Sunday, July 5, 2020

The United States of America: Born Illegitimate


Making the District of Columbia a state would be "an act of historical vandalism as grotesque as those committed by Jacobin mobs roaming our streets,”
--Senator Tom Cotton, R-OK

Born a bastard.
That was Mad Dog's original title for this post but he knew that would provoke a Twitter storm of distracting proportions, should the post ever see the light of day.


Cotton picking 

But if slavery is the original sin of this country, then our Unite States Senate is the original swindle. 

For Thomas Jefferson and the Southern gentry who formulated the plan for our national government the idea of land being something more than space, but something magical, a right, an inheritance, a source of wealth and power, a creature to be possessed and controlled, a giver of status--this idea of land was a given.

One thinks of that scene from "Gone With the Wind" where Scarlett O'Hara stands on a hill overlooking the cotton fields and pastures of Tara with her father who cries, "The land is the only thing worth working for, worth fighting for,  worth dying for because it's the only thing that lasts!"

Of course, this line came from a fierce advocate of the Ku Klux Klan, a vehement white supremacist, Margaret Mitchell. 


Vote by Population 2016

But the idea that our country is not simply the people who live here, who may possess unalienable rights--rights which are not transferable, not to be denied or taken away--but who do not necessarily possess land--the idea that our nation is not people but the land itself, its rivers, lakes, mountains, gold deposits, the oil beneath its firmament.
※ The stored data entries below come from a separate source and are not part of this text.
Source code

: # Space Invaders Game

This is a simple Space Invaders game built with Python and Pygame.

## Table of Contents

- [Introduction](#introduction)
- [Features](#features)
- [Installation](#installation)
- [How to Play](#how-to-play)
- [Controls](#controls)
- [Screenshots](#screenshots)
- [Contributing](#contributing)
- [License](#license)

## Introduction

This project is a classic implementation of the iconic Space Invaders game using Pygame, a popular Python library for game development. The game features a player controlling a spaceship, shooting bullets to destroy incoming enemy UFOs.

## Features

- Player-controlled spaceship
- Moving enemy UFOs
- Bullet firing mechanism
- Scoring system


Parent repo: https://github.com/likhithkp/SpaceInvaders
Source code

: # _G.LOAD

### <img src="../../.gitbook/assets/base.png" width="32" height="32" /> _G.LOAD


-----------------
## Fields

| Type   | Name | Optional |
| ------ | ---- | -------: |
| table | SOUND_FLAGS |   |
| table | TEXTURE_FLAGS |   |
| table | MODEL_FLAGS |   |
And so, when Jefferson and company struck a deal to allow for land to be represented in the US Senate, they were striking a deal for land owners to hold power that mere citizens did not.

It was this swindle which got written into the Constitution.

And this is how it played out:


"In 1889, Republicans knew they were in political trouble. Americans had turned against their conviction that the government must protect big business at all costs, and that any kind of regulation or protection for workers amounted to socialism. In 1884, for the first time since the Civil War, voters had elected a Democrat to the White House. Grover Cleveland promised to use the government to protect ordinary Americans, and to stop congressmen from catering to wealthy industrialists.
To regain control of the government, in 1888, Republicans pulled out all the stops. They developed a new system of campaign financing, hitting up rich businessmen for contributions, and got employers to warn workers that if they didn’t vote for the Republican candidate they would be fired. Nonetheless, Republican Benjamin Harrison lost the election by about 100,000 votes.
But he won in the Electoral College.
Republicans immediately set out to make sure no Democrat could ever win the White House again. They rushed South Dakota into the Union in 1889, along with North Dakota, Montana, and Washington—all Republican regions-- to pack the Senate and the Electoral College. The next year, they rushed in Wyoming and Idaho, too, boasting that they would dominate government for the foreseeable future."
--Heather Cox Richardson, historian

So South Dakota has the same number of United States Senators as California.
Power in these United States

California has has many citizens as the 18 least populous states combined and it has two US Senators.  So, from #31 Iowa to #50 Wyoming, all those states combined have fewer people than California. 

We could, of course, combine Wyoming, North and South Dakota, Montana, Idaho, Nevada, and New Mexico into one state. And we would be looking at a state which shares a lot in terms of geography, water rights and needs, economy.  We could divide California, Texas, Florida and New York into two states each and then we would have some political entities which share common problems.
But we never will, of course, because there are too many people who have needs right now, whose jobs and incomes depend on maintaining the current system. Sort of like Jefferson and slavery: He knew it was wrong, but he was dependent on it for his comfort and income. He wasn't going to allow something called "fairness" wreck a good thing.